La force de ses associations économiques de femmes étaient déjà visible par leur participation massive à la manifestation d’ouverture du Forum Social Mondial à Dakar en février 2011,  prélude de tous les changements politiques qui secouèrent le Sénégal par la suite et qui continuent dans toute l’Afrique de l’Ouest. La capacité d’organisation des femmes en structures économiques, sociales et politiques couplée à la reconnaissance de la nécessité de parité en politique m’a convaincu depuis 2011 que cette parité ne sera pas figurative comme elle peut l’être en Europe, simple loi ne changeant rien à la place des femmes dans la société, mais le levier d’un véritable pouvoir féminin dans le pays.
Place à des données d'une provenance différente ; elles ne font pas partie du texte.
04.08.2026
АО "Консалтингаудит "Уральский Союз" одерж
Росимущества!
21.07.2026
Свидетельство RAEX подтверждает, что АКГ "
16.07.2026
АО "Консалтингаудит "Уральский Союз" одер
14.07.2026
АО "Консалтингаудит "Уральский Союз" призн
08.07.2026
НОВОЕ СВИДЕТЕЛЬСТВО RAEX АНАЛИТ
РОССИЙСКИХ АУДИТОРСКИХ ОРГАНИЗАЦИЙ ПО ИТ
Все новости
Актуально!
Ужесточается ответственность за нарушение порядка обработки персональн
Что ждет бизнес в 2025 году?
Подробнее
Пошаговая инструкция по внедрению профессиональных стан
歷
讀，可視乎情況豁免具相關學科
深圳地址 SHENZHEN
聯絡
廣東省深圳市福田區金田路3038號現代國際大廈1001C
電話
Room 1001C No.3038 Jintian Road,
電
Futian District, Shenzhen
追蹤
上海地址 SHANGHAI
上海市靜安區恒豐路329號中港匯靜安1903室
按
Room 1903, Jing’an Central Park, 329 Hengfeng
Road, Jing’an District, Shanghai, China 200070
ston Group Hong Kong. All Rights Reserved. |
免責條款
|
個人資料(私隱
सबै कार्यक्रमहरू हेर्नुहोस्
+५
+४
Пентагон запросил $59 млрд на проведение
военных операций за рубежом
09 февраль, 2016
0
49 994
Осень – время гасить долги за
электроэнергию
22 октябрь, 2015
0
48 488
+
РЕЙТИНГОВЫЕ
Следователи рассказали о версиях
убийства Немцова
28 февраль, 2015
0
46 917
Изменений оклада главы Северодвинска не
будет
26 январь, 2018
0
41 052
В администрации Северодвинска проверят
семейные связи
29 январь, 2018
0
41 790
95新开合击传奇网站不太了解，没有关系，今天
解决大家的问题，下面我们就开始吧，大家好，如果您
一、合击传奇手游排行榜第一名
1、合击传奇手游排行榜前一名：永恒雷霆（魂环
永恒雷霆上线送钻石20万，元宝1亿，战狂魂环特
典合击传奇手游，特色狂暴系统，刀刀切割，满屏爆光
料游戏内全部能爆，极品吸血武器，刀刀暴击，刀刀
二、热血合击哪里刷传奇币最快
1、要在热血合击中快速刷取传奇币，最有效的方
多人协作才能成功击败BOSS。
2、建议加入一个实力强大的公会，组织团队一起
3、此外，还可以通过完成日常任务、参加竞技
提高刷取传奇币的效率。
Les femmes du groupement de Malika ont conclus que le Forum Social Mondial a été effectivement eu un effet dynamisant leur structures en leur donnant de l’espoir et une certaine reconnaissance.

Comme l’exprime Tenning Faye, la vétérane de l’association des femmes de Malika : « L’Union fait la force ! Il faut intégrer tout le monde, jeunes et âgées ensemble » !
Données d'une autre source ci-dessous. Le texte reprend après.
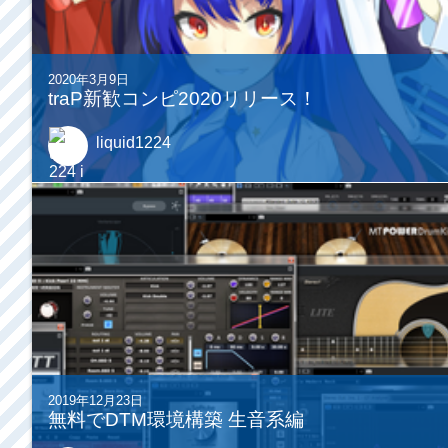
2020年3月9日
traP新歓コンピ2020リリース！
liquid1224
2019年12月23日
無料でDTM環境構築 生音系編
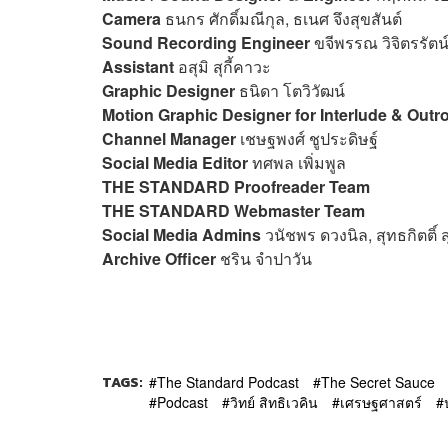
Camera
ธนกร ศักดิ์มณีกุล, ธเนศ จึงสุขสันต์
Sound Recording Engineer
ขจีพรรณ วิจิตรรัตน
Assistant
อสุมิ สุกี้คาวะ
Graphic Designer
ธนิดา โตวิวัฒน์
Motion Graphic Designer for Interlude & Outr
Channel Manager
เชษฐพงศ์ ชูประดิษฐ์
Social Media Editor
ทศพล เพิ่มพูล
THE STANDARD Proofreader Team
THE STANDARD Webmaster Team
Social Media Admins
วนัชพร ดวงนิล, สุทธกิตติ์​
Archive Officer
ชริน จำปาวัน
TAGS:
The Standard Podcast
The Secret Sauce
Podcast
วิทย์ สิทธิเวคิน
เศรษฐศาสตร์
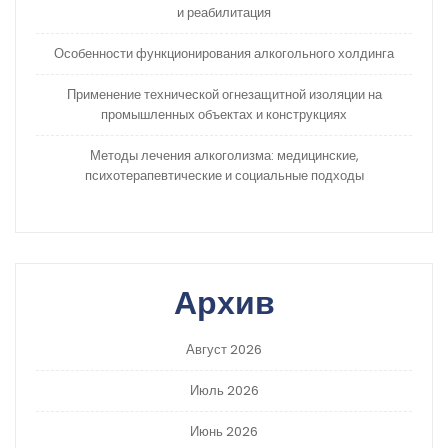
и реабилитация
Особенности функционирования алкогольного холдинга
Применение технической огнезащитной изоляции на
промышленных объектах и конструкциях
Методы лечения алкоголизма: медицинские,
психотерапевтические и социальные подходы
Архив
Август 2026
Июль 2026
Июнь 2026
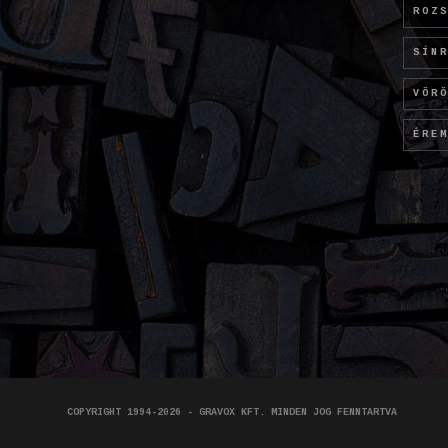
ROZ
SÍN
VÖR
ÉRE
COPYRIGHT 1994-2026 - GRAVOX KFT. MINDEN JOG FENNTARTVA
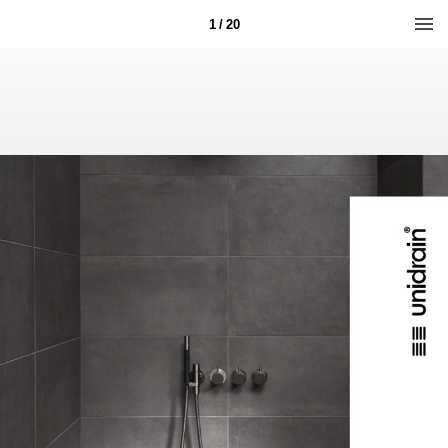
1 / 20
Tenning Faye, fondatrice de l’association des femmes de Malika

Je me suis souvent posée la question pourquoi en Europe de l’Est il est si difficile de nous organiser de façon semblable. Je parle de nous, les travailleurs « informels », migrants légaux ou « ‘au noir » dans les pays occidentaux, ou  travailleurs semi formels dans nos pays ou il n’existe parfois plus de contrat de travail. Mes interlocutrices sénégalaises ont pris le temps de réfléchir à ma question. Elles  m’ont répondu qu’elles travaillaient quotidiennement ensemble, dans la rue ou dans les maisons en tant que domestiques, elles n’étaient jamais seules  mais vivaient en groupe. Le travail commun et l’absence d’esprit de concurrence facilitent ainsi l’entente et l’auto-organisation, une forte solidarité entre femmes sénégalaises partageant une même culture. L’individualisme de la culture européenne, que nous cultivons sous le vocable de « liberté » s’avère ainsi être un frein important à notre émancipation. De plus les Européennes de l’Est n’ont jamais pu bénéficier du soutien de structures occidentales pour nous aider à « renforcer nos capacités » (selon le vocabulaire ONG-iste consacré…). Les vendeurs de rue et des marchés informels de Pologne, de Hongrie ou de Bulgarie, les domestiques et les maçons au noir, les travailleurs détachés n’ont pas été soutenus dans leur auto-organisation par des associations ou des syndicats de l’Occident qui auraient pu pourtant rémunérer un coordinateur  les aidant à organiser la structure juridique, mettant à disposition un ordinateur, internet, un lieu de rencontre et ses compétences pour coordonner la naissance d’une structure de travailleurs pauvres. Nous sommes restés seuls et inorganisés.